Dari kajian awal, konsep Islam Nusantara itu kemungkinan besar akan menumbuhkan praktik-praktik keberagamaan yang kental dengan nilai sinkritisme karena masyarakat merasa mendapatkan legitimasi sebagai bagian dari kultur keberagamaan umat Islam di Indonesia.

Kemudian, ada kecenderungan secara tidak langsung Islam Indonesia akan terpasung dalam konteks lokal sehingga akan mengalami “keterkejutan agama” (religious shock) ketika berhadapan dengan nilai yang lebih universal.

“Keterkejutan muncul karena Islam yang dikembangkan selalu direferensikan atas dasar kultur ke-Indonesiaan,” katanya.

Selanjutnya, kata Ansari, keberagamaan yang dibangun melalui konsep itu cenderung tradisional, bukan rasional karena tidak menyentuh upaya pemaksimalan akal generik sebagai alat utama dalam upaya menemukan dan mengembangkan sains dan teknologi yang penting dalam membangun peradaban.

Pihakya juga khawatir sulitnya lahir gerakan dan penemuan besar yang dapat mengimbangi hegemoni negara-negara adikuasa dan akan semakin berkembang model keberagamaan yang “sufistical tradisional”.

“Kondisi itu muncul karena konsep yang ditawarkan lebih mengutamakan nilai-nilai kultural dibandingkan dengan mengembangkan substansi Islam universal,” katanya.

Untuk melengkap konsep Islam Nusantara, alumni Leiden University itu menawarkan konsep Islam Transitif yakni sebuah gerakan Islam yang berbasis pada gerak intelektual, “kesholehan personal dan sosial”, dan berorientasi pada masa depan.

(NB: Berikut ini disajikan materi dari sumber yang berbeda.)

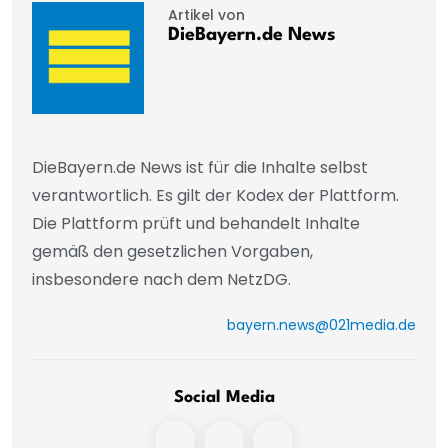
Artikel von
DieBayern.de News
DieBayern.de News ist für die Inhalte selbst
verantwortlich. Es gilt der Kodex der Plattform.
Die Plattform prüft und behandelt Inhalte
gemäß den gesetzlichen Vorgaben,
insbesondere nach dem NetzDG.
bayern.news@021media.de
Social Media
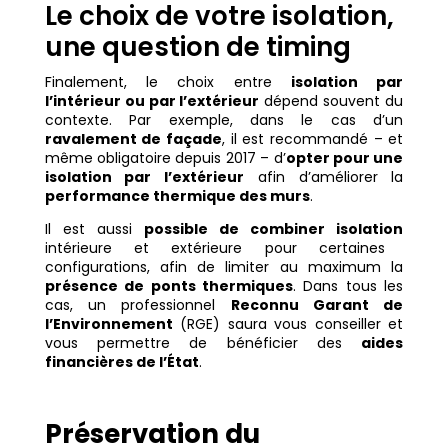
Le choix de votre isolation,
une question de timing
Finalement, le choix entre
isolation par
l’intérieur ou par l’extérieur
dépend souvent du
contexte. Par exemple, dans le cas d’un
ravalement de façade
, il est recommandé – et
même obligatoire depuis 2017 – d’
opter pour une
isolation par l’extérieur
afin d’améliorer la
performance thermique des murs
.
Il est aussi
possible de combiner isolation
intérieure et extérieure pour certaines
configurations, afin de limiter au maximum la
présence de ponts thermiques
. Dans tous les
cas, un professionnel
Reconnu Garant de
l’Environnement
(RGE) saura vous conseiller et
vous permettre de bénéficier des
aides
financières de l’État
.
Préservation du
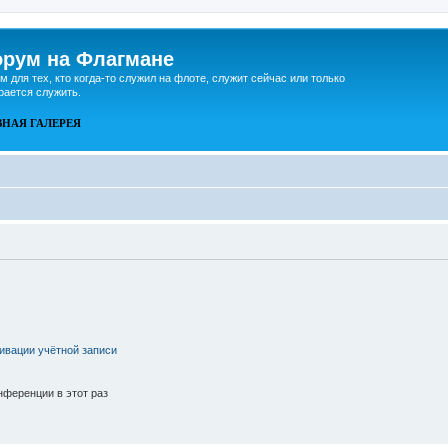
рум на Флагмане
м для тех, кто когда-то служил на флоте, служит сейчас или только
рается служить.
ВНАЯ
ГАЛЕРЕЯ
ивации учётной записи
ференции в этот раз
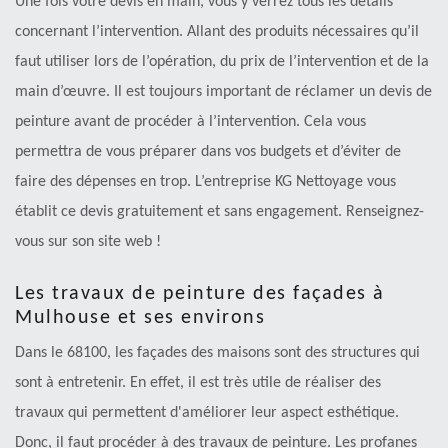
Une fois votre devis en main, vous y verrez tous les détails
concernant l’intervention. Allant des produits nécessaires qu’il
faut utiliser lors de l’opération, du prix de l’intervention et de la
main d’œuvre. Il est toujours important de réclamer un devis de
peinture avant de procéder à l’intervention. Cela vous
permettra de vous préparer dans vos budgets et d’éviter de
faire des dépenses en trop. L’entreprise KG Nettoyage vous
établit ce devis gratuitement et sans engagement. Renseignez-
vous sur son site web !
Les travaux de peinture des façades à
Mulhouse et ses environs
Dans le 68100, les façades des maisons sont des structures qui
sont à entretenir. En effet, il est très utile de réaliser des
travaux qui permettent d'améliorer leur aspect esthétique.
Donc, il faut procéder à des travaux de peinture. Les profanes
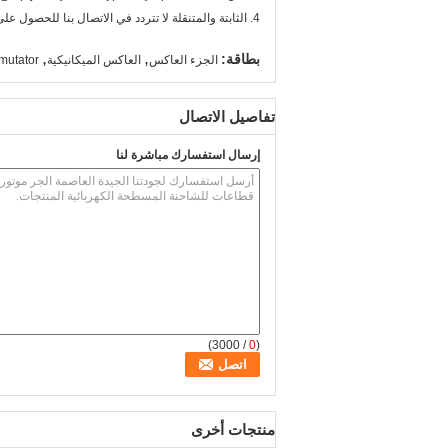
4. الثابتة والمتنقلة لا تتردد في الاتصال بنا للحصول على مزيد من التفاصيل. سيكون مستخدمو Vico الخيار الأفضل لك.
,
,
بطاقة:
الجزء العاكس
العاكس الميكانيكية
mutator
تفاصيل الاتصال
إرسال استفسارك مباشرة لنا
/ 3000)
0
(
منتجات أخرى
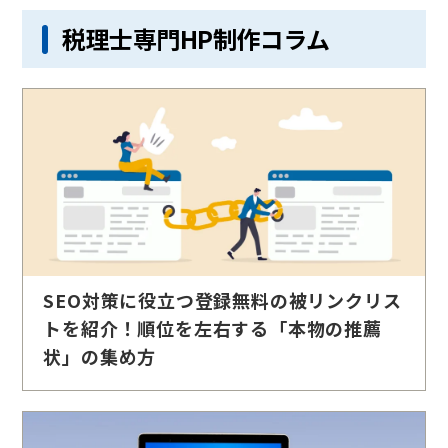
税理士専門HP制作コラム
SEO対策に役立つ登録無料の被リンクリス
トを紹介！順位を左右する「本物の推薦
状」の集め方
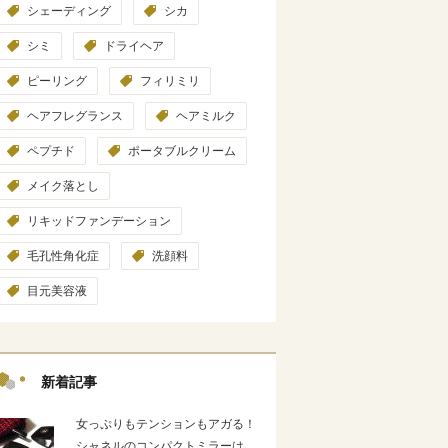
シェーディング
シカ
シミ
ドライヘア
ピーリング
フィリミリ
ヘアフレグランス
ヘアミルク
ペプチド
ポータブルクリーム
メイク落とし
リキッドファンデーション
毛孔性角化症
洗顔料
目元美容液
新着記事
女っぷりもテンションもアガる！
シャネルのコンパクトミラーは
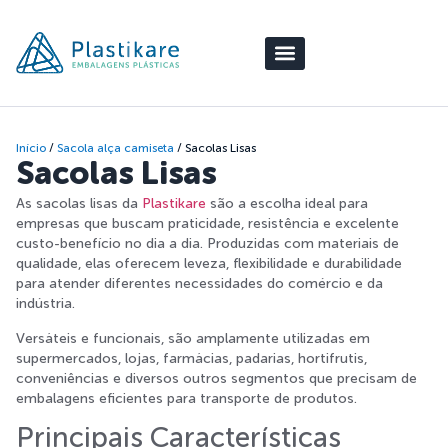
Início
/
Sacola alça camiseta
/ Sacolas Lisas
Sacolas Lisas
As sacolas lisas da
Plastikare
são a escolha ideal para
empresas que buscam praticidade, resistência e excelente
custo-benefício no dia a dia. Produzidas com materiais de
qualidade, elas oferecem leveza, flexibilidade e durabilidade
para atender diferentes necessidades do comércio e da
indústria.
Versáteis e funcionais, são amplamente utilizadas em
supermercados, lojas, farmácias, padarias, hortifrutis,
conveniências e diversos outros segmentos que precisam de
embalagens eficientes para transporte de produtos.
Principais Características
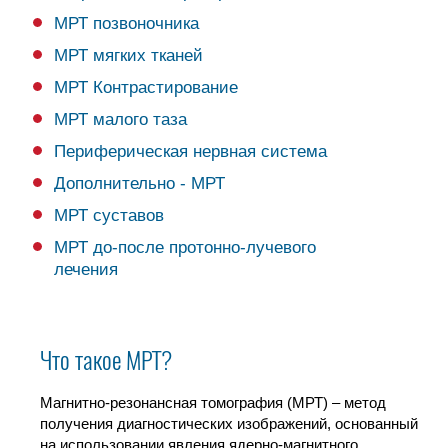
МРТ позвоночника
МРТ мягких тканей
МРТ Контрастирование
МРТ малого таза
Периферическая нервная система
Дополнительно - МРТ
МРТ суставов
МРТ до-после протонно-лучевого
лечения
Что такое МРТ?
Магнитно-резонансная томография (МРТ) – метод
получения диагностических изображений, основанный
на использовании явления ядерно-магнитного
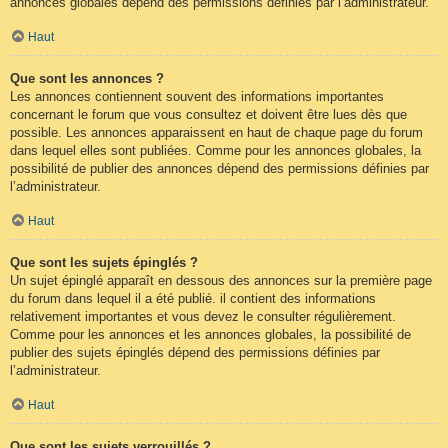
annonces globales dépend des permissions définies par l’administrateur.
Haut
Que sont les annonces ?
Les annonces contiennent souvent des informations importantes
concernant le forum que vous consultez et doivent être lues dès que
possible. Les annonces apparaissent en haut de chaque page du forum
dans lequel elles sont publiées. Comme pour les annonces globales, la
possibilité de publier des annonces dépend des permissions définies par
l’administrateur.
Haut
Que sont les sujets épinglés ?
Un sujet épinglé apparaît en dessous des annonces sur la première page
du forum dans lequel il a été publié. il contient des informations
relativement importantes et vous devez le consulter régulièrement.
Comme pour les annonces et les annonces globales, la possibilité de
publier des sujets épinglés dépend des permissions définies par
l’administrateur.
Haut
Que sont les sujets verrouillés ?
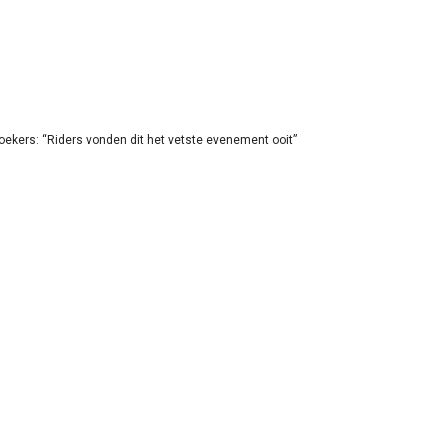
oekers: “Riders vonden dit het vetste evenement ooit”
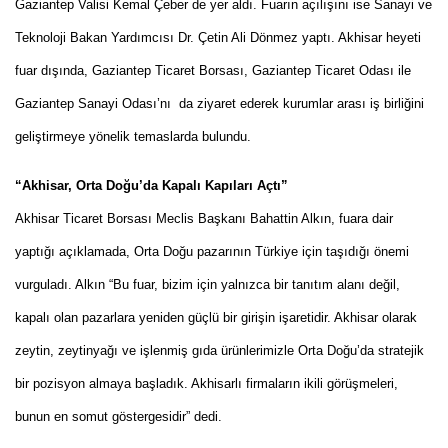
Gaziantep Valisi Kemal Çeber de yer aldı. Fuarın açılışını ise Sanayi ve
Teknoloji Bakan Yardımcısı Dr. Çetin Ali Dönmez yaptı. Akhisar heyeti
fuar dışında, Gaziantep Ticaret Borsası, Gaziantep Ticaret Odası ile
Gaziantep Sanayi Odası’nı da ziyaret ederek kurumlar arası iş birliğini
geliştirmeye yönelik temaslarda bulundu.
“Akhisar, Orta Doğu’da Kapalı Kapıları Açtı”
Akhisar Ticaret Borsası Meclis Başkanı Bahattin Alkın, fuara dair
yaptığı açıklamada, Orta Doğu pazarının Türkiye için taşıdığı önemi
vurguladı. Alkın “Bu fuar, bizim için yalnızca bir tanıtım alanı değil,
kapalı olan pazarlara yeniden güçlü bir girişin işaretidir. Akhisar olarak
zeytin, zeytinyağı ve işlenmiş gıda ürünlerimizle Orta Doğu’da stratejik
bir pozisyon almaya başladık. Akhisarlı firmaların ikili görüşmeleri,
bunun en somut göstergesidir” dedi.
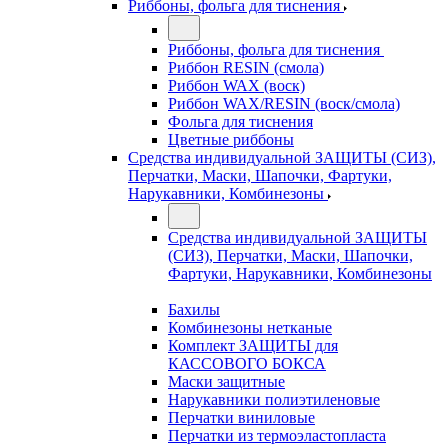
Риббоны, фольга для тиснения
Риббоны, фольга для тиснения
Риббон RESIN (смола)
Риббон WAX (воск)
Риббон WAX/RESIN (воск/смола)
Фольга для тиснения
Цветные риббоны
Средства индивидуальной ЗАЩИТЫ (СИЗ),
Перчатки, Маски, Шапочки, Фартуки,
Нарукавники, Комбинезоны
Средства индивидуальной ЗАЩИТЫ
(СИЗ), Перчатки, Маски, Шапочки,
Фартуки, Нарукавники, Комбинезоны
Бахилы
Комбинезоны нетканые
Комплект ЗАЩИТЫ для
КАССОВОГО БОКСА
Маски защитные
Нарукавники полиэтиленовые
Перчатки виниловые
Перчатки из термоэластопласта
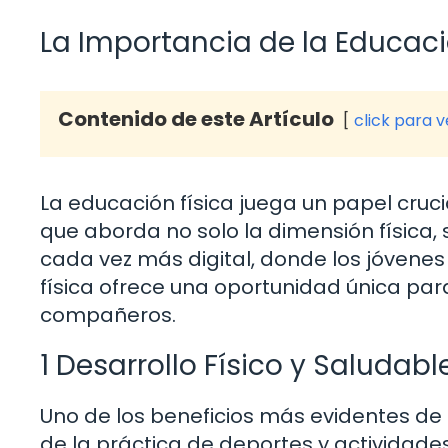
La Importancia de la Educació
Contenido de este Artículo
click para 
La educación física juega un papel crucia
que aborda no solo la dimensión física,
cada vez más digital, donde los jóvenes
física ofrece una oportunidad única pa
compañeros.
1 Desarrollo Físico y Saludabl
Uno de los beneficios más evidentes de la
de la práctica de deportes y actividades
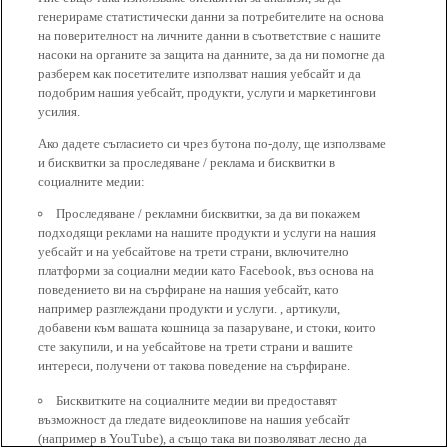
генерираме статистически данни за потребителите на основа
на поверителност на личните данни в съответствие с нашите
насоки на органите за защита на данните, за да ни помогне да
разберем как посетителите използват нашия уебсайт и да
подобрим нашия уебсайт, продукти, услуги и маркетингови
усилия.
Ако дадете съгласието си чрез бутона по-долу, ще използваме
и бисквитки за проследяване / реклама и бисквитки в
социалните медии:
Проследяване / рекламни бисквитки, за да ви покажем
подходящи реклами на нашите продукти и услуги на нашия
уебсайт и на уебсайтове на трети страни, включително
платформи за социални медии като Facebook, въз основа на
поведението ви на сърфиране на нашия уебсайт, като
например разглеждани продукти и услуги. , артикули,
добавени към вашата кошница за пазаруване, и стоки, които
сте закупили, и на уебсайтове на трети страни и вашите
интереси, получени от такова поведение на сърфиране.
Бисквитките на социалните медии ви предоставят
възможност да гледате видеоклипове на нашия уебсайт
(например в YouTube), а също така ви позволяват лесно да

“Konsep ini mengedepankan dan menghargai eksternalitas sosial dan protektif, sekaligus eksploratif terhadap segala relasi sumber daya yang ada,” ujar Ansari.

Sebelumnya, Ketua Umum PBNU Said Aqil Siradj menggaungkan konsep Islam Nusantara yang dianggap bukan sebagai ajaran atau sekte baru dalam Islam.

Menurut Said Aqil, umat Islam yang berada di Indonesia sangat dekat dengan budaya di tempat mereka tinggal sehingga menjadi landasan munculnya konsep Islam Nusantara.

“Ini juga yang membedakan kita dengan saudara kita di Timur Tengah,” ujar Said.